In this specific case the result of select will be several columns is_black
, is_red
, ... all columns of Dataframe.
CodePudding user response:
Let me try to break it down so that you can understand what is happening:
selectedColumns = [color_locator(df.Description, c) for c in simpleColors ]
In this line we are iterating over the colors in simpleColors and creating a list of selectedColumns. At this point in time, selectedColumns contains the columns "is_black","is_green", "is_blue", "is_red". Notice how this doesn't contain the Description column.
The next line,
selectedColumns.append(expr("*"))
Is basically adding every column in the original dataframe to this list of selectedColumns (this is a shorthand instead of adding every column explicitly).

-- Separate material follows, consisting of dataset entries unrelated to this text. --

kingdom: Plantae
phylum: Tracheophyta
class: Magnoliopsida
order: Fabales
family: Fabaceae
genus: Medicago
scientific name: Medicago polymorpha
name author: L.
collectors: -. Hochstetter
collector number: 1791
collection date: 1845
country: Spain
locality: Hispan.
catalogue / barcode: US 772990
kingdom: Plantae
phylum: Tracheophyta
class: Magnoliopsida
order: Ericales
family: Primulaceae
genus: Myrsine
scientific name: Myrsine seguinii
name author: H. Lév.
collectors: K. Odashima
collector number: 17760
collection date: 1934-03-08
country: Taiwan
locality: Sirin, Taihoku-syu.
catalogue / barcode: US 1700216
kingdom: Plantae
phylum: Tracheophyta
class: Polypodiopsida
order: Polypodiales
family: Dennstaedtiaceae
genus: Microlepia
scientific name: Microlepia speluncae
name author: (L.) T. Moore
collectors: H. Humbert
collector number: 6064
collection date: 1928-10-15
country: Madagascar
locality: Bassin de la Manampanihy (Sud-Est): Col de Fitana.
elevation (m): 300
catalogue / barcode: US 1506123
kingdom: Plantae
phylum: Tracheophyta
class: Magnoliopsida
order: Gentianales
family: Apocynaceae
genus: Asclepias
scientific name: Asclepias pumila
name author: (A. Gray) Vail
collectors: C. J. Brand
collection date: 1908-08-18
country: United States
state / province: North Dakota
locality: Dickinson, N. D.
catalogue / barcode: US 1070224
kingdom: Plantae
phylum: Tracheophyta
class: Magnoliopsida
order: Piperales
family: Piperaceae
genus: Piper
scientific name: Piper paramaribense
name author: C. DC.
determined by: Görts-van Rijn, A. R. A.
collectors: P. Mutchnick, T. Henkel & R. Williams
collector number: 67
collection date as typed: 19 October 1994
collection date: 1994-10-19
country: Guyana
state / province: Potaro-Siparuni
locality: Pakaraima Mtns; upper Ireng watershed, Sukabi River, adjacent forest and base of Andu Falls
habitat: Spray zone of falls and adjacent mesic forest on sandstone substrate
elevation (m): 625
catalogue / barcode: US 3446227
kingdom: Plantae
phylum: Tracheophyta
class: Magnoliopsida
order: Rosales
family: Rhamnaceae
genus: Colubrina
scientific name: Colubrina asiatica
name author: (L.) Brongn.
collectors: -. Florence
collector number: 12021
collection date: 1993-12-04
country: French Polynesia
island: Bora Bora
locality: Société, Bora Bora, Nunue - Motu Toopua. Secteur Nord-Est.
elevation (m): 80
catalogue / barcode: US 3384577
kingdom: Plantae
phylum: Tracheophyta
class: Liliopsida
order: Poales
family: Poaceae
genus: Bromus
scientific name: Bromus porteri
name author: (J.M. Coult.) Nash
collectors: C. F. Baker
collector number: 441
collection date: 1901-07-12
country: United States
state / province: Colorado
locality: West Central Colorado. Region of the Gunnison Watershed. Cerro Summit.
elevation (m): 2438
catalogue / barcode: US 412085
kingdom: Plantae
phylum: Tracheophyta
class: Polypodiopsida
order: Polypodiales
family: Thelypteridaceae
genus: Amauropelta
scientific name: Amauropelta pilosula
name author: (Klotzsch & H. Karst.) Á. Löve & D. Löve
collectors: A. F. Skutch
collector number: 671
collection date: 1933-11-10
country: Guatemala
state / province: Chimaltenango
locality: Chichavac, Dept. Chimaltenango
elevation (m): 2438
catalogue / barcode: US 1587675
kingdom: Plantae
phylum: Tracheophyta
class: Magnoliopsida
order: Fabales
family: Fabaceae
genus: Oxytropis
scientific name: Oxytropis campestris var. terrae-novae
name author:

At this point selectedColumns contains the columns "is_black","is_green", "is_blue", "is_red", "*"
df.select(*selectedColumns).where(expr("is_white OR is_red")).select("Description").show(3,False)
in this line *selectedColumns means that we are passing a variable number of arguments you can read more about it here: https://www.geeksforgeeks.org/args-kwargs-python/
to summarize we are selecting the columns, is_black, is_green, is_blue, is_red and * from the original dataframe (df).